На перепутье между зверофермой и кремлем стоял древний скит с деревянной часовней, обращенной в контору лесничества. Там я часто встречал Аполлона Леонидовича Буевского - кадрового военного топографа. Он профессионально и красиво вычерчивал планы лесных кварталов, занимаясь этим, как, вероятно, и всем, что поручалось выполнять, методически и добросовестно.

Холодком веяло от всегда сдержанного и педантично-официального, безукоризненно воспитанного Аполлона Леонидовича. Был он высок, худ и подтянут; правильные черты лица, отлично подстриженная бородка, темная, с небольшой проседью. Носил Аполлон Леонидович, как и все лагерники, бушлат, однако перешитый, ладно пригнанный к его сухой фигуре и только подчеркивающий дореволюционную армейскую выправку. В беличьей огромной шапке, с планшетом через плечо, в больших теплых перчатках светлой замши и офицерских сапогах он более походил на генштабиста, чем на нашего брата лагерника.

Сблизили нас собачьи дела. Вспомнив, что в родословной одного моего пойнтера значился кобель некоего Буевского, я спросил о нем Аполлона Леонидовича. Оказалось, что как раз он и был этим заводчиком. Это сразу растопило лед; кровные пойнтеры были истинным увлечением моего нового знакомца, обладавшего поразительной осведомленностью по этой части. И замелькали имена охотников, судей, даты памятных выставок. Мы вскоре нашли и общих знакомых. А дилетантский характер моих познаний в области кровного собаководства дал возможность Буевскому взять на себя роль просветителя: между нами установились отношения ученика с наставником. Их, правда, отчасти предопределяла и значительная разница в возрасте. Буевский ценил субординацию, и мое почтительное выслушивание его суждений и приговоров на собачьи и охотничьи темы было ему по душе. Возражения его раздражали, однако всегдашняя выдержка не изменяла и тут: он лишь отчетливее произносил слова да на щеках выступала легкая краска.
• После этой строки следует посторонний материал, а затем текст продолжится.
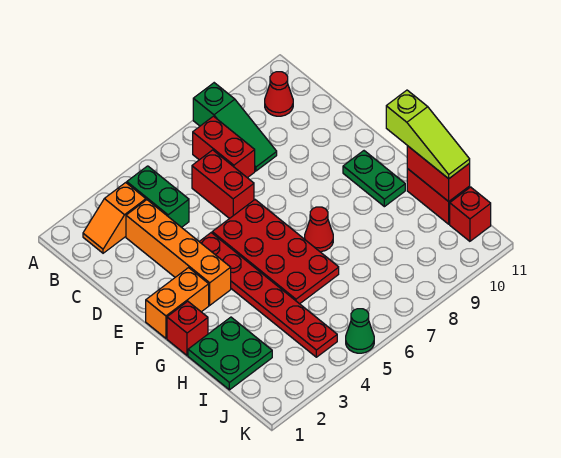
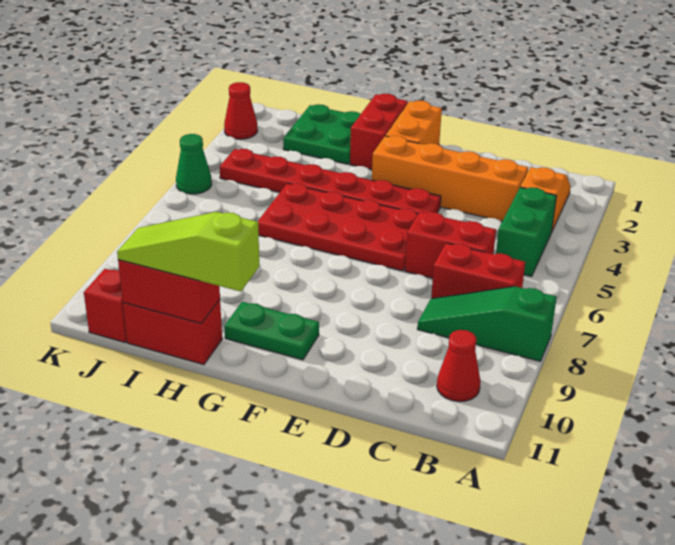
green 1x2 brick [127,166,189,227] -> green 1x2 brick turned to [496,187,556,276]
red 1x1 brick [167,301,208,356] -> red 1x2 brick [350,93,408,170]
red 1x1 cone [305,207,333,252] -> red 1x1 cone moved to [224,82,258,139]

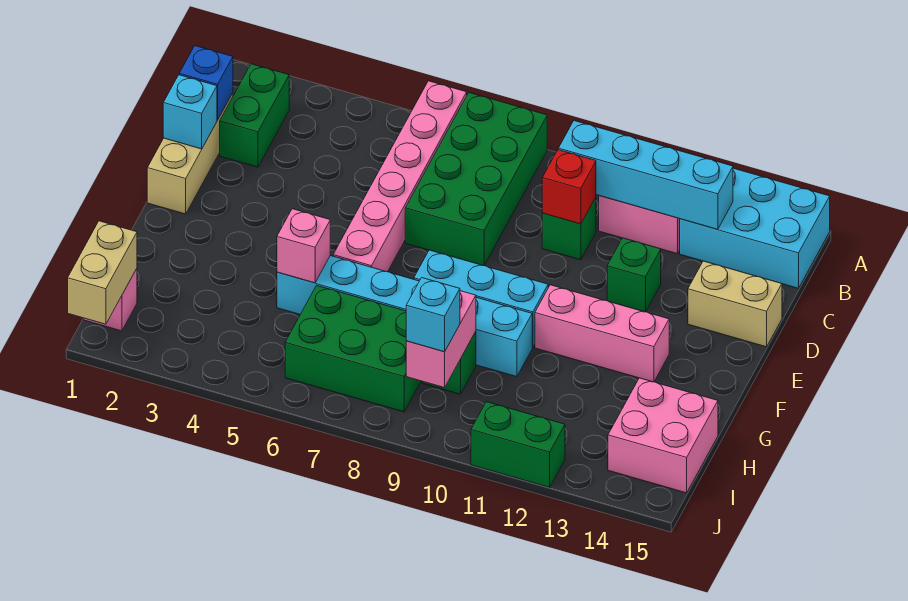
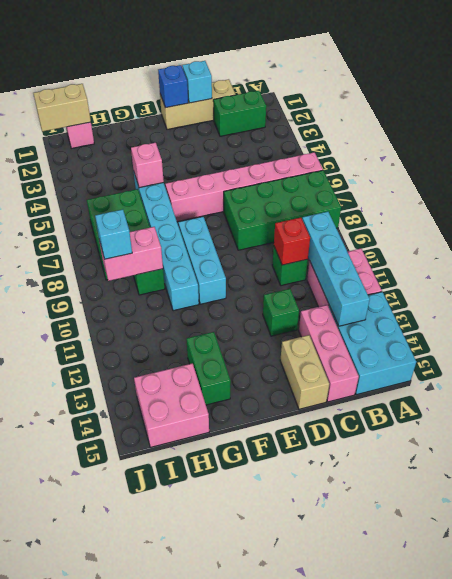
blue 1x1 brick [179,46,233,120] -> blue 1x1 brick moved to [158,65,188,108]
pink 1x3 brick [535,285,669,382] -> pink 1x3 brick moved to [299,305,359,402]
green 1x2 brick [471,402,565,487] -> green 1x2 brick moved to [186,332,231,405]

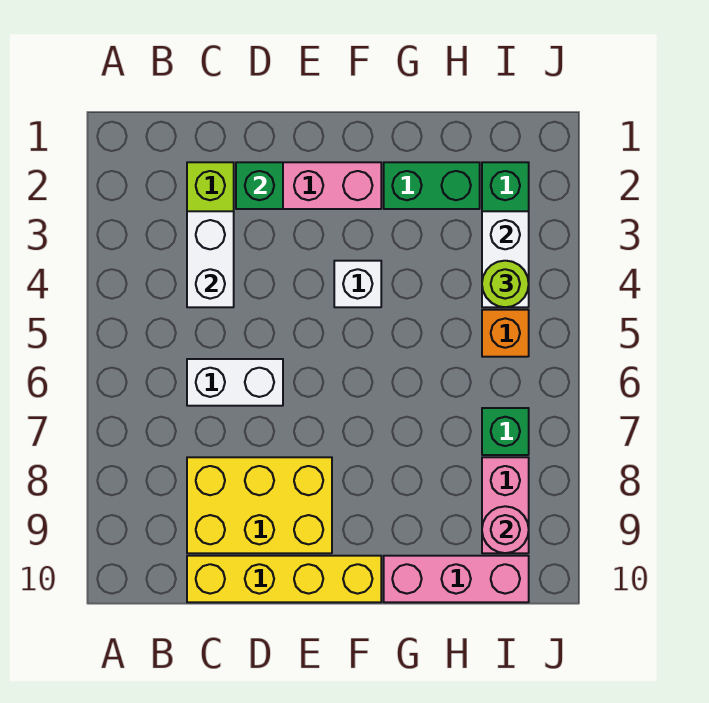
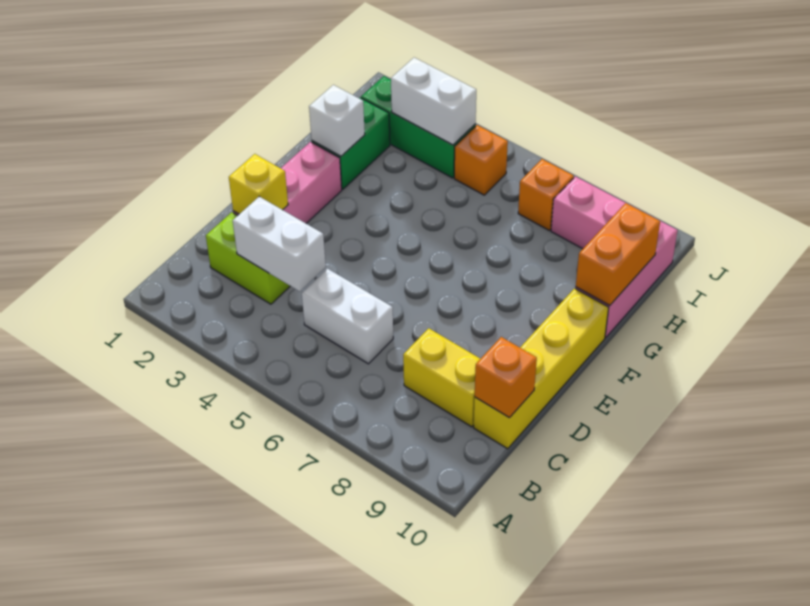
white 1x2 brick [187,359,283,406] -> white 1x2 brick turned to [302,269,393,364]
yellow 2x3 brick [187,457,332,553] -> yellow 1x2 brick [403,328,480,427]
none -> orange 1x1 brick [475,337,537,418]
green 1x1 brick [236,162,283,209] -> yellow 1x1 brick [229,154,288,214]
white 1x1 brick [334,261,381,307] -> white 1x1 brick moved to [309,85,365,156]
none -> orange 1x2 brick [576,203,660,306]
lime 1x1 round brick [482,261,529,307] -> none
green 1x1 brick [482,408,529,455] -> orange 1x1 brick [518,159,574,230]
pink 1x1 round brick [482,506,529,553] -> none

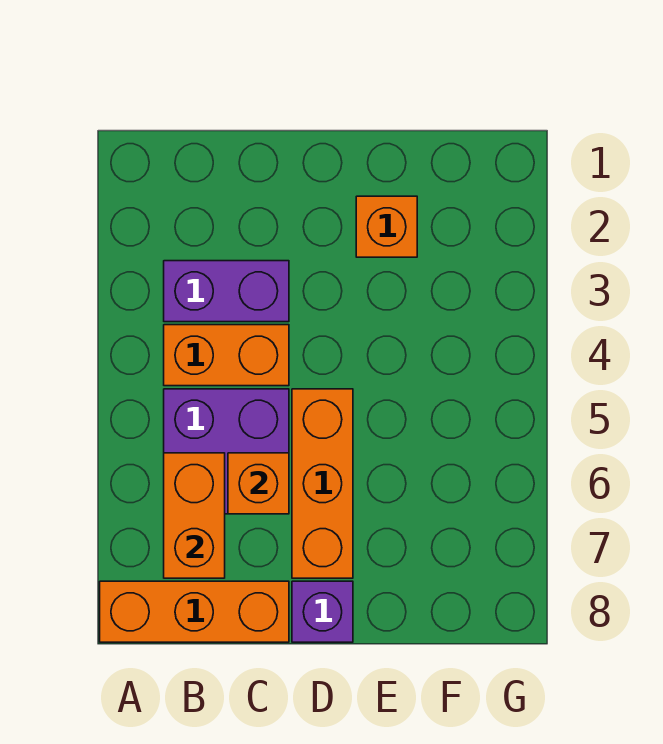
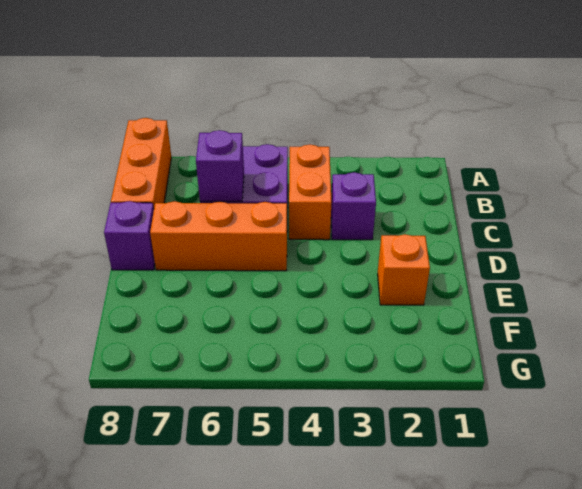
purple 1x2 brick [164,261,289,322] -> purple 1x1 brick [331,172,376,240]
orange 1x2 brick [164,453,225,578] -> none
orange 1x1 brick [228,453,289,514] -> purple 1x1 brick [196,130,244,201]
Так судьба столкнула меня - впервые столь близко - со стопроцентным "красным офицером", то есть выучеником царских училищ и полковых традиций, перешедшим безоговорочно к большевикам и служившим им преданно и в полном соответствии с усвоенным кодексом чести. Не берусь определить, было ли для этих представителей прежней замкнутой касты кадровых офицеров, выходцев из дворянских семей, на самом деле, в глубине души, безразлично - служить ли императорской России или разношерстным и разноплеменным правителям "Совдепии", как окрестили большевистскую Россию их однокашники и однополчане за рубежом, но лояльны они были безупречно. До кончиков ногтей. Воистину более католики, нежели сам папа!